■ Work task ■
Scan the records for lines with the string "nose". Say how many there are, and add nothing.

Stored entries
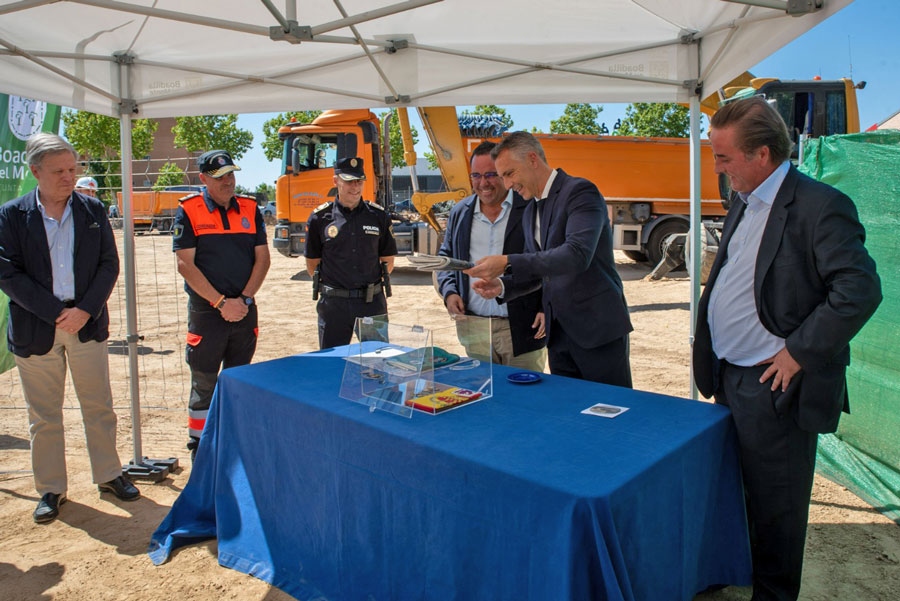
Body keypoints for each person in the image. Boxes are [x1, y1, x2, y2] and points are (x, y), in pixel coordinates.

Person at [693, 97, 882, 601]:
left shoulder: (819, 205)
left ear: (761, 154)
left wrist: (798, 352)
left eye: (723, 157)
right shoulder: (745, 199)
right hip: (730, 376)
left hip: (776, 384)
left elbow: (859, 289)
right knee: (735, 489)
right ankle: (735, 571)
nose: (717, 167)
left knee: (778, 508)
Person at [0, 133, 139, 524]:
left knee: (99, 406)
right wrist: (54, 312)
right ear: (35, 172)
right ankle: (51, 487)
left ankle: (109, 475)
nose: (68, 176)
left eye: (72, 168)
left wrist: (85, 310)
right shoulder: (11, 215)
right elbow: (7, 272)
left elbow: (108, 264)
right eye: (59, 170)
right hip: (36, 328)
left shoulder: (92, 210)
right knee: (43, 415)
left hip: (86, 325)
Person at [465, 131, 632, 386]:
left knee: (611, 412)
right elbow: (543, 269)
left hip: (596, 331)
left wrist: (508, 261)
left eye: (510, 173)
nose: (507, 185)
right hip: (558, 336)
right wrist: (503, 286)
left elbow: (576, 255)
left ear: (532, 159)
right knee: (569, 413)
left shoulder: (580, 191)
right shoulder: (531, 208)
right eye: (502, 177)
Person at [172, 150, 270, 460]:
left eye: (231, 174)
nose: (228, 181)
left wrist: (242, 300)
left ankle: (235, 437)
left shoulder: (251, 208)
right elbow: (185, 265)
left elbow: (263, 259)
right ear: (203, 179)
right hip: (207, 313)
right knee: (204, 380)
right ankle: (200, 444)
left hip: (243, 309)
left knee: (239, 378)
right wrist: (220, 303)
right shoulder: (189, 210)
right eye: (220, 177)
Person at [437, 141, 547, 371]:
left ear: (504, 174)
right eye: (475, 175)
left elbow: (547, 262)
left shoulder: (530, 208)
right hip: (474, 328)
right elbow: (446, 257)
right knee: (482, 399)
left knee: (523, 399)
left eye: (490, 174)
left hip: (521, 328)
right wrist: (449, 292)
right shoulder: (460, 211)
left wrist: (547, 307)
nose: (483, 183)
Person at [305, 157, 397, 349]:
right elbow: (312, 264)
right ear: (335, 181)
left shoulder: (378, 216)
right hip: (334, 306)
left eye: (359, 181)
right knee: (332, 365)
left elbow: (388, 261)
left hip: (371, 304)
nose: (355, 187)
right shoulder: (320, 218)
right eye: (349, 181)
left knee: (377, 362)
...
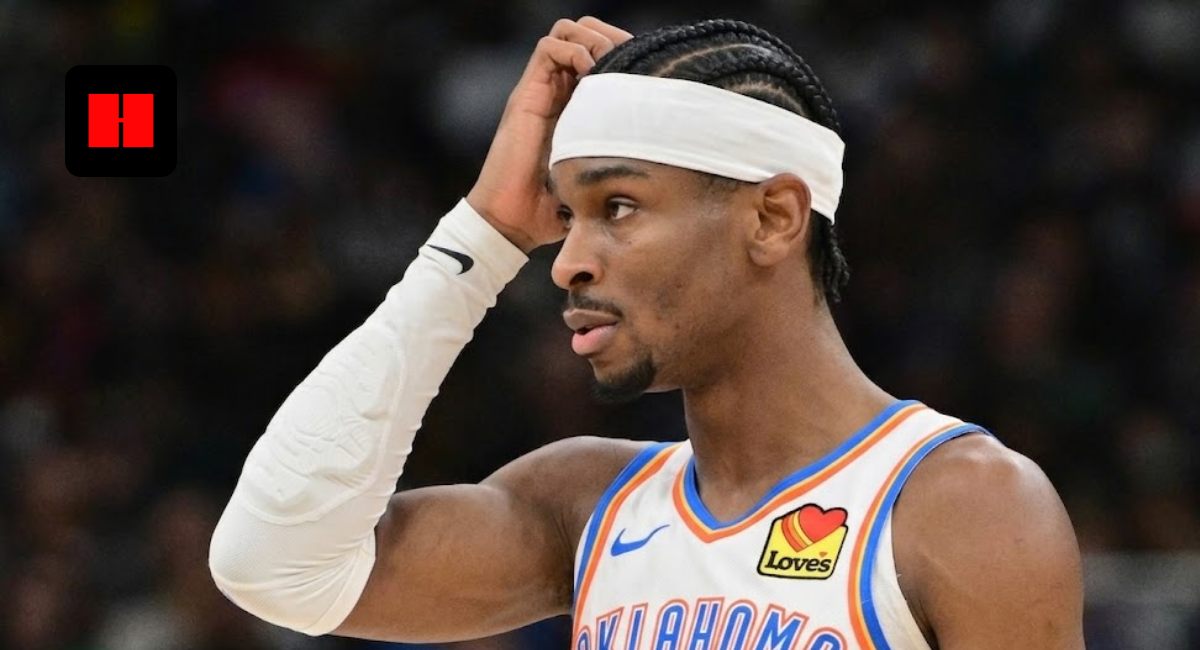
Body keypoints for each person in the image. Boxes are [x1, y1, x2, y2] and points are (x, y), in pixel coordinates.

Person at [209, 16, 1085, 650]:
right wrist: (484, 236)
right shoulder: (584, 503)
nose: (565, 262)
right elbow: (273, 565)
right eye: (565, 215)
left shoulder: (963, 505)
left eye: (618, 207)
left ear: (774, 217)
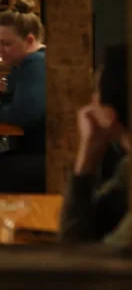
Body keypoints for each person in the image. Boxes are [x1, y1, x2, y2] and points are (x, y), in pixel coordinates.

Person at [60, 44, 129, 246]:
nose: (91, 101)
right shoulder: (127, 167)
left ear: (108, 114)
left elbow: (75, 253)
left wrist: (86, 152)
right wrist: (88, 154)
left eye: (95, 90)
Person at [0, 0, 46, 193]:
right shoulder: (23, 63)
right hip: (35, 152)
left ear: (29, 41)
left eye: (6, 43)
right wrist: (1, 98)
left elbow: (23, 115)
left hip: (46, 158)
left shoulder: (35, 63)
---
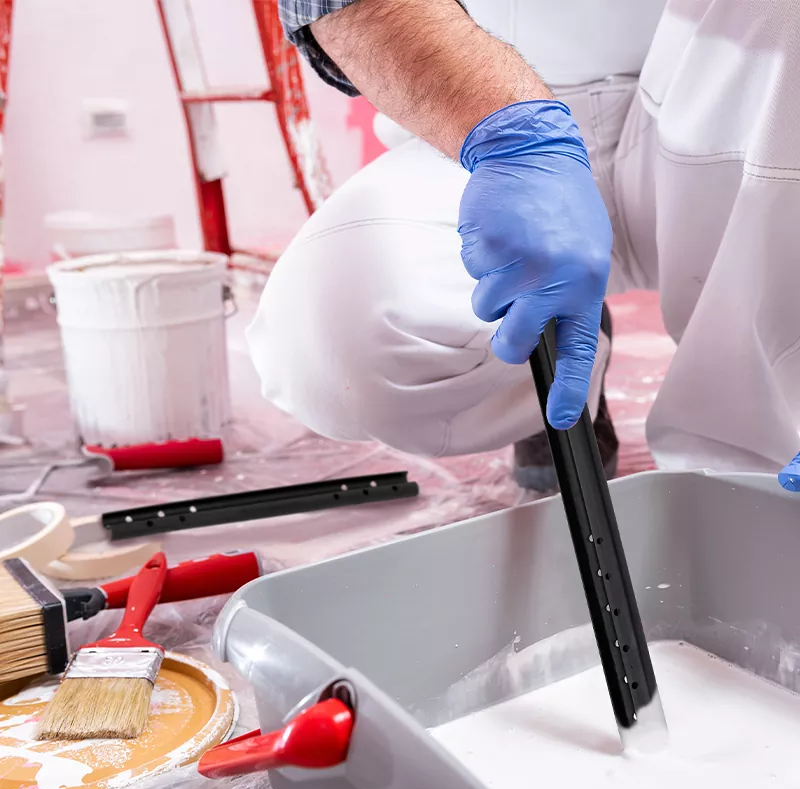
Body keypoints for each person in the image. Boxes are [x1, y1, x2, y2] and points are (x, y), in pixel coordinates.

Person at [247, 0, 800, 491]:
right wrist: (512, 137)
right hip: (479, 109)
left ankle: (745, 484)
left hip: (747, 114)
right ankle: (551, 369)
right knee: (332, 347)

■ Task response ■
8